The “New Normal” is not based on science, nor on mass demands to lift confinement, but on the reckless drive to operate business as usual and extract profits from workers amid a pandemic. Millions more workers, who have sheltered at home due to the lock-down, will now be forced to return to work. Millions more are being told, incorrectly, that it will be safe to be outside.

Sánchez claimed, “If we have to choose between prudence and risk, we opt for prudence. … Science still doesn’t know a lot of things about this virus. As such, we are facing something that we don’t know, and that is why we have to be cautious.”

This is a political lie: the PSOE-Podemos policy has nothing to do with “prudence” or being “cautious.” The truth is there is no need to lift confinement when the pandemic is nowhere near controlled.

Spain has suffered the world’s third-highest death toll after the United States and Italy. After more than six weeks of lockdown, the Health Ministry reported 301 more COVID-19 deaths and 1,308 new infections yesterday. In total, Madrid has identified 210,773 infections via polymerase chain reaction (PCR) tests, and 23,822 people have died. This makes Spain the second country with the highest number of cases after the US, which has about a third of the global total, according to Johns Hopkins University data, with a million infections.

The Spanish government even failed to protect health care workers at the forefront of the struggle against COVID-19. The European Centre for Disease Prevention and Control (ECDC) reports 20 percent of registered coronavirus cases in Spain are health care workers.

Significantly, the so-called “De-escalation Technical Committee” has admitted that it has still not come up with indicators to assess the “de-escalation” of the disease.

Yesterday, Fernando Simón, an epidemiologist serving as director of the Centre for Coordination of Health Alerts and Emergencies of the Health Ministry and the only scientist in the Committee, said de-escalation “will not be based on unique indicators and predetermined thresholds,” as it depends on “many factors.”

Acting as Sánchez’s propaganda machine, the press has uncritically parroted the “new normal” thesis. Typical in the liberal media are articles such as “When can I go to a friend’s house? And visit my parents? This what we know of the new social life” (El País), or “This is how de-escalation will be in different stages for bars, restaurants and beaches” (Público) or “Seeing family or friends, having a beer or going to the beach: when can you start doing these things in de-escalation?” (Eldiario.org). El País also worries about “How Spain’s coronavirus lockdown could be endangering wildlife.”

The Stalinist Workers Commissions (CCOO) and social-democratic General Union of Labour (UGT) unions, which enforce the PSOE-Podemos’s criminal back-to-work policy, supported Sánchez’s latest measures. Mimicking his words, CCOO General Secretary Unai Sordo said: “The return to activity should be governed by prudence to prevent a rebound in COVID-19.”

A UGT statement declares that “once the magnitude of the health crisis we face subsides, as it seems in the last days, we should proceed to returning the activity of those production processes that are still paralysed, in order to mitigate, as far as possible, the damage that this pandemic is causing to our economy.”
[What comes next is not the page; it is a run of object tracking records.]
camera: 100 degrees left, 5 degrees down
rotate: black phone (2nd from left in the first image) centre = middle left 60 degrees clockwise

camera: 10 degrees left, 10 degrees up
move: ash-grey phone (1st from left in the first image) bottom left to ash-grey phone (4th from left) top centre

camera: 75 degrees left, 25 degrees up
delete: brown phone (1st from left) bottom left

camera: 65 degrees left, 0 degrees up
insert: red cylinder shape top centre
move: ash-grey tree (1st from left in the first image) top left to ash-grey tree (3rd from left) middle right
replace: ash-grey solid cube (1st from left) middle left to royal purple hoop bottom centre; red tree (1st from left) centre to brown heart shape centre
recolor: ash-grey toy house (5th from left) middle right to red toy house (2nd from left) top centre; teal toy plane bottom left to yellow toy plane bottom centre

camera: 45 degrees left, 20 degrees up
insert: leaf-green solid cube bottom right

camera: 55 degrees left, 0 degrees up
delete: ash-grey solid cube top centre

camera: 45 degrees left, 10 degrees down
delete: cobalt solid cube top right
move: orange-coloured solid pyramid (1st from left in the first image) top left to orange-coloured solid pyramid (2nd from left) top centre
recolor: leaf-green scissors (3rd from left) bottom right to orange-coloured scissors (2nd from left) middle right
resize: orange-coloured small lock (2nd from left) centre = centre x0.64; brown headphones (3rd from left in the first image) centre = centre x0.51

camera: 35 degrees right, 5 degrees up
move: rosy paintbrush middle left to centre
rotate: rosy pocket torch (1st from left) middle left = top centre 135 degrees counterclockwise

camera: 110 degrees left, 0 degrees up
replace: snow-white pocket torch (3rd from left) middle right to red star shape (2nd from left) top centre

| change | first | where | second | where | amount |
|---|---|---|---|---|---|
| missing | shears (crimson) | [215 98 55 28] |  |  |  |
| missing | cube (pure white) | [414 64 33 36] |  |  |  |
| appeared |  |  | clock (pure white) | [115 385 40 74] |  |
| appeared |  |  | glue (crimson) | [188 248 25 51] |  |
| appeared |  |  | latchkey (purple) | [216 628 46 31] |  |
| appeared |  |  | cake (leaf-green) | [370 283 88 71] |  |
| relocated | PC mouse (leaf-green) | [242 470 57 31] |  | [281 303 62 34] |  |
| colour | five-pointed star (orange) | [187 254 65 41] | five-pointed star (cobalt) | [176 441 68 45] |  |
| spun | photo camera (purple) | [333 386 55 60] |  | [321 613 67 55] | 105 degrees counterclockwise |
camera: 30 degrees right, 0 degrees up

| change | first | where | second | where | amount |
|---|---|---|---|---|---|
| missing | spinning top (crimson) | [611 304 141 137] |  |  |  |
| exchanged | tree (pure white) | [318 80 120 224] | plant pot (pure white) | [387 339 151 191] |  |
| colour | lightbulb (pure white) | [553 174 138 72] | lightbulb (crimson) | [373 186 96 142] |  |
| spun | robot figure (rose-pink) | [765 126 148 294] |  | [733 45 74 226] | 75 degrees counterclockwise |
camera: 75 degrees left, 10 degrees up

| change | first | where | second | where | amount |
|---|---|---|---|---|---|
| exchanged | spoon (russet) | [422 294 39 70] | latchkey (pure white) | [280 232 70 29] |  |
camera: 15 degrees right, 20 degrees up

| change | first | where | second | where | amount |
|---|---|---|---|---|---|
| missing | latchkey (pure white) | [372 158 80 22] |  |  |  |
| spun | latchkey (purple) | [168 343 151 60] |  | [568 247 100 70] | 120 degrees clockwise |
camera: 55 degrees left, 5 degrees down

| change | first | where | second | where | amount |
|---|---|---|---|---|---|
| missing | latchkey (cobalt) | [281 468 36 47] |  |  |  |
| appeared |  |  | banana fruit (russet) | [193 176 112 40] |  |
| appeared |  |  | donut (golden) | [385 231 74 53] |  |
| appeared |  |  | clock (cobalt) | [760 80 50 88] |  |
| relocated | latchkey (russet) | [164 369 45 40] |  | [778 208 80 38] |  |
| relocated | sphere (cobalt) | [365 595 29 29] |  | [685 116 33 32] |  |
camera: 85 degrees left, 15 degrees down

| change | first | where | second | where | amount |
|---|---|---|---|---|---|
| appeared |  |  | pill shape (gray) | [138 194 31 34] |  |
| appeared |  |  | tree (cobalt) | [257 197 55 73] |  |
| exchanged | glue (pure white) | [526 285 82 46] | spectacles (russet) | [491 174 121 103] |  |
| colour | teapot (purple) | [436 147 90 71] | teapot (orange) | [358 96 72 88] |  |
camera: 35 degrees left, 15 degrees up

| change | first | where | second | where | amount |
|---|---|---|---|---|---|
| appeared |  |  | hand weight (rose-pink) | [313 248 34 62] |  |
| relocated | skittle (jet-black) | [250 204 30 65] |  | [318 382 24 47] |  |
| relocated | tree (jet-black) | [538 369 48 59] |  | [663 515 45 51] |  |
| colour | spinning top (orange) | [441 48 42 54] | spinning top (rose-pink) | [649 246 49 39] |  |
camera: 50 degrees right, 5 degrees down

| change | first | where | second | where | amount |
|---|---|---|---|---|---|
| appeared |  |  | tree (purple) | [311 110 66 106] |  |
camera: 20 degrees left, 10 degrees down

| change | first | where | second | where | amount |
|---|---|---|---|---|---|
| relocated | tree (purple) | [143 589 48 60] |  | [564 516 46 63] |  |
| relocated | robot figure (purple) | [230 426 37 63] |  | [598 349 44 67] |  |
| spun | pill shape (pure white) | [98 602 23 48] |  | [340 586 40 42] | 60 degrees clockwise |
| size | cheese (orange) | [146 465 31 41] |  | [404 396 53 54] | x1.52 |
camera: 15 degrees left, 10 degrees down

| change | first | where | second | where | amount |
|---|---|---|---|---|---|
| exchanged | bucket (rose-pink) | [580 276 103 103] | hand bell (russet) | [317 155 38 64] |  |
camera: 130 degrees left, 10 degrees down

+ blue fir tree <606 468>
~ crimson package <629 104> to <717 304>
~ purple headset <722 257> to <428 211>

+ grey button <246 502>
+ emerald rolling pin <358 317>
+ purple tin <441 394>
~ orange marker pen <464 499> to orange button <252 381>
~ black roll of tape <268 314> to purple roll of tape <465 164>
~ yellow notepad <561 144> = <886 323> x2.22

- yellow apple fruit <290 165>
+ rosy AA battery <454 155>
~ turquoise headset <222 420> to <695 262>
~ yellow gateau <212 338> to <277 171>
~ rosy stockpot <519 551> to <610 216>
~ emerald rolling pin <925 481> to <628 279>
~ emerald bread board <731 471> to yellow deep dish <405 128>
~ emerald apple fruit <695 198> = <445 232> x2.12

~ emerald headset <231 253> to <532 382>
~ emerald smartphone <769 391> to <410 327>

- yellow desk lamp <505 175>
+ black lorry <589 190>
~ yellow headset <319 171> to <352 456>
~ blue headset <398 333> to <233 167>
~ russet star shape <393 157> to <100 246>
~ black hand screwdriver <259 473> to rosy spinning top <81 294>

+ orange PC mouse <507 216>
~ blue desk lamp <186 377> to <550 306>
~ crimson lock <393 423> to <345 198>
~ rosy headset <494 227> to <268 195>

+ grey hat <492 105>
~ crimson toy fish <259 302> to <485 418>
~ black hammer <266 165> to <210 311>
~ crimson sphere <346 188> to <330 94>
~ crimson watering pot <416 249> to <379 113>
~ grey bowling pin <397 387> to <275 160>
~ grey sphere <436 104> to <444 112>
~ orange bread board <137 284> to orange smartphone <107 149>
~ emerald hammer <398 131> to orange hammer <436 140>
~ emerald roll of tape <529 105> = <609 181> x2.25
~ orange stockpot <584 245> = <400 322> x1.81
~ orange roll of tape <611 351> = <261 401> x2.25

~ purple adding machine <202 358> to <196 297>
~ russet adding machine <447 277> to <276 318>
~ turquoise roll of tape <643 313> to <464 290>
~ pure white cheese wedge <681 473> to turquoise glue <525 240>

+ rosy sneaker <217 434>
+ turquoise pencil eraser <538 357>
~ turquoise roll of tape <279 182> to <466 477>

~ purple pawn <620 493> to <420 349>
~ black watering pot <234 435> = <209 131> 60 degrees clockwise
As usual, Podemos was the biggest cheerleader of the policy. Podemos parliament spokesperson Pablo Echenique described the plan as “prudent and sensible” and hailed it for going “in the right direction.”

These forces speak not for the working class, which they are recklessly endangering, but for the financial aristocracy. Yesterday, Spain’s main stock exchange rebounded 3.21 percent and crossed the 7,000-point threshold it had fallen through earlier this year.

On the other side stand workers, who oppose reckless lifting of confinement measures. A poll published by El País reported that 59 percent of those asked thought that the lockdown should be maintained as it is for the time being.